Andrew D. Fisher, first-year medical student, was part of four poster presentations at the Military Health System Research Symposium. All research projects were part of his extensive career with the United States Army as a physician assistant assigned to the 75th Ranger Regiment.
The first poster, “Blood Bag Constriction for Volumetric Control in Austere Environments,” is an observational study that was able to identify the best method for determining a full blood bag in an austere environment. This has influenced the commercial production of whole blood donation kits to modify their contents and update with the new tools.
The second poster involves a novel approach to truncal hemorrhage control in the austere environment. It is titled “Resuscitative Endovascular Balloon Occlusion of the Aorta: Pushing Care Forward.” By using an endovascular technique that is usually reserved for surgeons, Resuscitative Endovascular Balloon Occlusion of the Aorta (REBOA) is a technique that could buy the critically injured patient for up to 90-120 minutes before arriving to a surgeon.
The third poster, “Prehospital Administration of Antibiotic Prophylaxis for Open Combat Wounds in Afghanistan,” helped identify issues with antibiotic guidelines in combat environments and helped prove that new strategies must be adopted to lower the preventable death rate. Tactical Combat Casualty Care (TCCC) is the Department of Defense’s guideline or prehospital medicine in the combat environment and many claim that TCCC guidelines have been instrumental in saving lives in combat. However, a 25% preventable death rate persists from the wars in Iraq and Afghanistan, despite the 90% survival rate if a casualty can make it to a surgical hospital. This retrospective study shows that TCCC guidelines for antibiotics were not being followed and new strategies must be adapted.

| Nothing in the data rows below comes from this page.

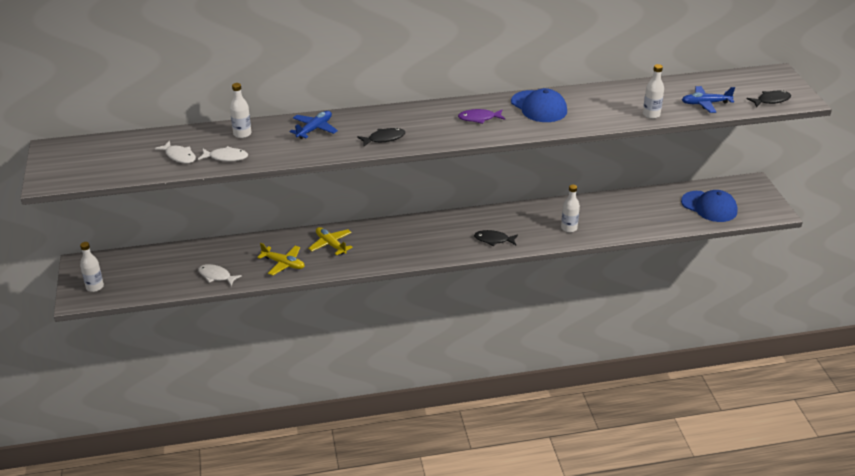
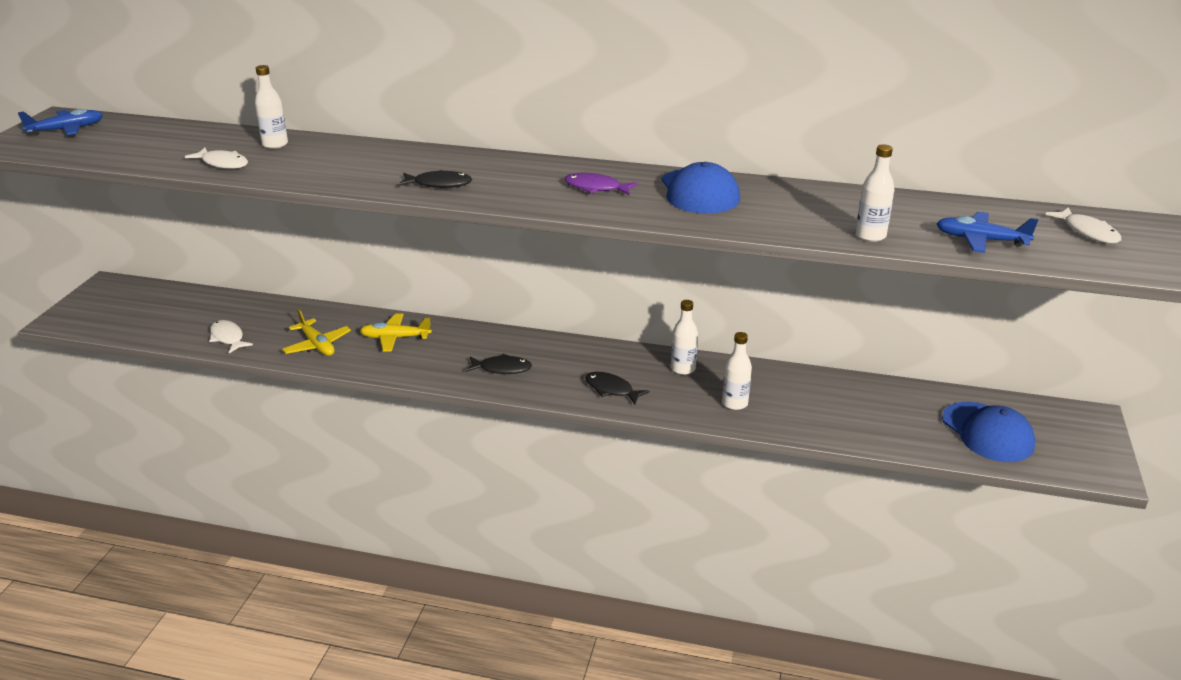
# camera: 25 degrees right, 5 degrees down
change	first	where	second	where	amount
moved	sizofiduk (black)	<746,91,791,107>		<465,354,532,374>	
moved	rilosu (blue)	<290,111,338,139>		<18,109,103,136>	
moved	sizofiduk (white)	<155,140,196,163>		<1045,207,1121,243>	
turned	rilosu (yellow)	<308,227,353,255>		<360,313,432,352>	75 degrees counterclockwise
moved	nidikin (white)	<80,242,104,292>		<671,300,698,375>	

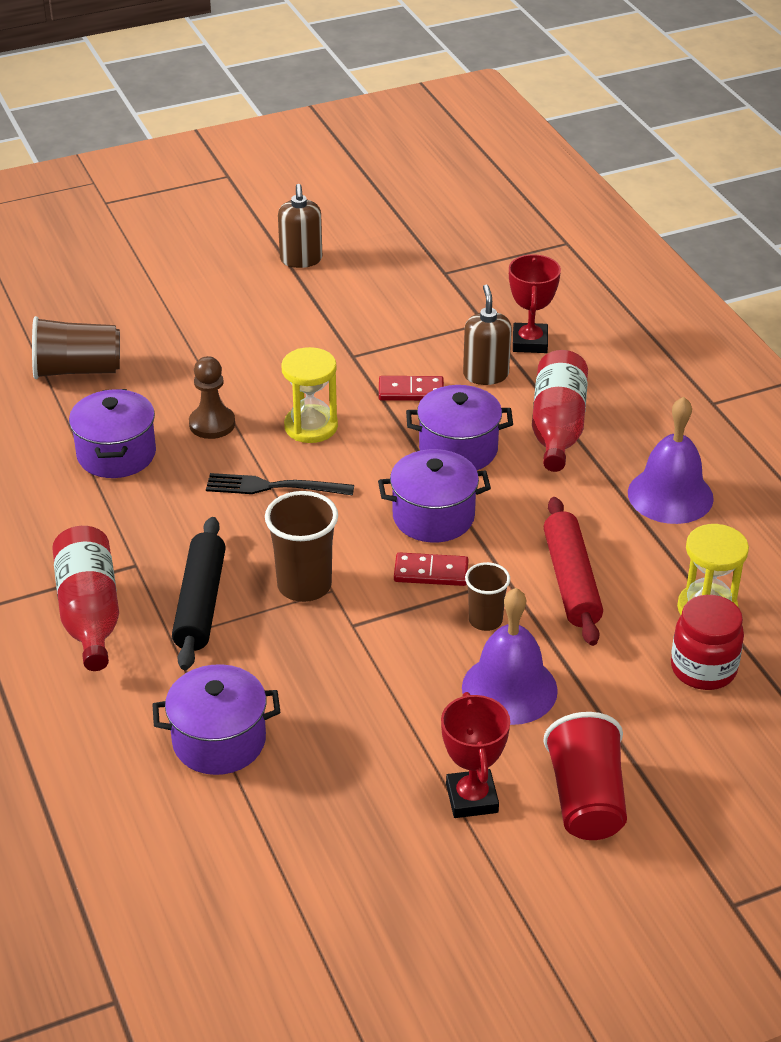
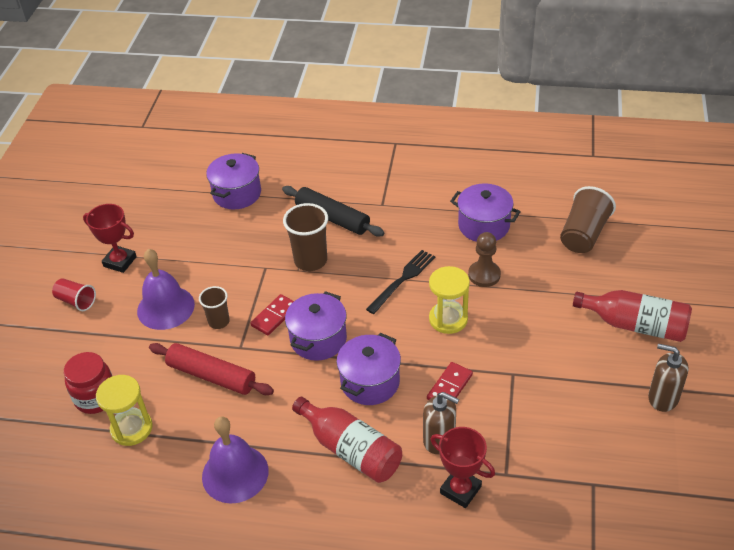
# camera: 125 degrees right, 5 degrees up
change	first	where	second	where	amount
moved	nidikin (red)	<52,526,119,671>		<573,290,692,342>	
resized	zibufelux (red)	<543,712,627,840>		<52,278,96,311>	x0.61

The fourth poster, “Advances in the Use of Whole Blood in Combat Trauma Resuscitation”, examined the use of whole blood in the combat environment. Starting in 2015, the 75th Ranger Regiment began a project to identify and use Group O low titer blood donors for whole blood transfusions in the combat environment. From May 2015-May 2016 the 75th Ranger Regiment with the assistance of the Armed Services Blood Program (ASBP) and United States Army Institute of Surgical Research tested over 1000 Rangers for anti-A and anti-B IgM and transfusion transmitted diseases. The data available found 63% (n=984) were low titer at 1:256, one case of Hepatitis C and one case of Hepatitis B. In March 2016, the ASBP began shipping stored Group O low titer whole blood to Afghanistan for use at the point of injury. There have been five units administered without any complications.
“As students, participation in research early in our academic careers is important because it not only helps us see the value of what we’re doing, but it helps us to be better prepared for clerkships and residency,” Fisher said. “I’m very proud to be combining my past military experience with my education here at Texas A&M. I believe it is important for more students to not only actively participate in research, but research associated with the military.”